Risk Disclosures

RISK DISCLOSURE STATEMENT FOR FUTURES

This brief statement does not disclose all of the risks and other significant aspects of trading in futures and options. In light of the risks, you should undertake such transactions only if you understand the nature of the contracts (and contractual relationships) into which you are entering and the extent of your exposure to risk. Trading in futures and options is not suitable for many members of the public. You should carefully consider whether trading is appropriate for you in light of your experience, objectives, financial resources and other relevant circumstances.

Futures

  1. Effect of Leverage or Gearing
    Transactions in futures carry a high degree of risk. The amount of initial margin is small relative to the value of the futures contract so that transactions are “leveraged” or “geared.” A relatively small market movement will have a proportionately larger impact on the funds you have deposited or will have to deposit: this may work against you as well as for you. You may sustain a total loss of initial margin funds and any additional funds deposited with the firm to maintain your position. If the market moves against your position or margin levels are increased, you may be called upon to pay substantial additional funds on short notice to maintain your position. If you fail to comply with a request for additional funds within the time prescribed, your position may be liquidated at a loss and you will be liable for any resulting deficit.
  2. Risk-reducing orders or strategies
    The placing of certain orders (e.g. “stop-loss” orders, where permitted under local law, or “stop-limit” orders) which are intended to limit losses to certain amounts may not be effective because market conditions may make it impossible to execute such orders. Strategies using combinations of positions, such as “spread” and “straddle” positions may be as risky as taking simple “long” or “short” positions.

 

 

Trading and Order Routing Disclosure Statement for Futures Trades

 

Electronic trading and order routing systems differ from traditional open outcry pit trading and manual order routing methods. Transactions using an electronic system are subject to the rules and regulations of the exchange(s) offering the system and/or listing the contract. Before you engage in transactions using an electronic system, you should carefully review the rules and regulations of the exchange(s) offering the system and/or listing contracts you intend to trade.

DIFFERENCES AMONG ELECTRONIC TRADING SYSTEMS
Trading or routing orders through electronic systems varies widely among the different electronic systems. You should consult the rules and regulations of the exchange offering the electronic system and/or listing the contract traded or order routed to understand, among other things, in the case of trading systems, the system’s order matching procedure, opening and closing procedures and prices, error trade policies, and trading limitations or requirements, and in the case of all systems, qualifications for access and grounds for termination and limitations on the types of orders that may be entered into the system. Each of these matters may present different risk factors with respect to trading on or using a particular system. Each system may also present risks related to system access, varying response times, and security. In the case of Internet-based systems, there may be additional types of risks related to system access, varying response times and security, as well as risks related to service providers and the receipt and monitoring of electronic mail.

RISKS ASSOCIATED WITH SYSTEM FAILURE
Trading through an electronic trading or order routing system exposes you to risks associated with system or component failure. In the event of system or component failure, it is possible that, for a certain time period, you may not be able to enter new orders, execute existing orders, or modify or cancel orders that were previously entered. System or component failure may also result in loss of orders or order priority.

Automated Order Routing Systems (AORS) is the primary system employed by Zara Commodities for our customers to execute orders on electronic trading platforms.
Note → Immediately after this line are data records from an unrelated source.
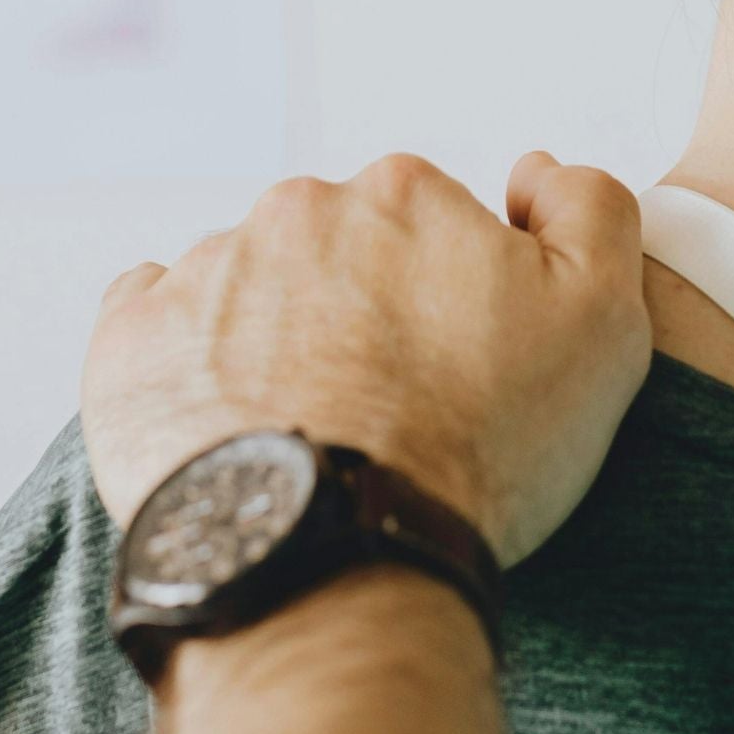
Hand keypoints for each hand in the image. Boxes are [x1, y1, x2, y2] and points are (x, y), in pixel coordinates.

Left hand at [80, 151, 650, 564]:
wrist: (341, 563)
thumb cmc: (479, 447)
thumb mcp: (603, 321)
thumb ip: (589, 209)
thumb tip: (533, 170)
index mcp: (403, 192)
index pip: (430, 223)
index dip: (449, 296)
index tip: (457, 365)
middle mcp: (296, 210)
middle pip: (336, 248)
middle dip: (359, 307)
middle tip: (388, 405)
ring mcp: (205, 272)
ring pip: (249, 284)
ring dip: (275, 333)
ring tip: (309, 429)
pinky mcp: (130, 341)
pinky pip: (155, 318)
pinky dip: (187, 353)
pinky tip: (227, 411)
Factors that could adversely impact your ability to use a trading platform include, but are not limited to: loss of exchange connectivity, exchange matching engine outages, internet outage due to any reason, software configurations, hardware performance, malware and viruses, Operating System updates, the Exchanges’ use of circuit breakers, fire, war, insurrection, riot, labor dispute, accident, action of government, communications, and other technology issues. In case of blocking of access to a trading platform.

LIMITATION OF LIABILITY
Exchanges offering an electronic trading or order routing system and/or listing the contract may have adopted rules to limit their liability, the liability of Brokers, and software and communication system vendors and the amount of damages you may collect for system failure and delays. These limitations of liability provisions vary among the exchanges. You should consult the rules and regulations of the relevant exchange(s) in order to understand these liability limitations. *Each exchange’s relevant rules are available upon request from the industry professional with whom you have an account. Some exchanges’ relevant rules also are available on those exchanges’ Internet home pages.

There are risk associated with electronic trading and system failure includes but not limit to: system access and trade placement and execution may be delayed or fail due to market volatility and volume, quote delays, system and software errors, Internet traffic, outages and other factors. Every trader executing orders electronically acknowledges reading and understanding the risks associated with trading electronically. Zara Commodities cannot reasonably be expected to guarantee every order as computers and networks are known to be fallible.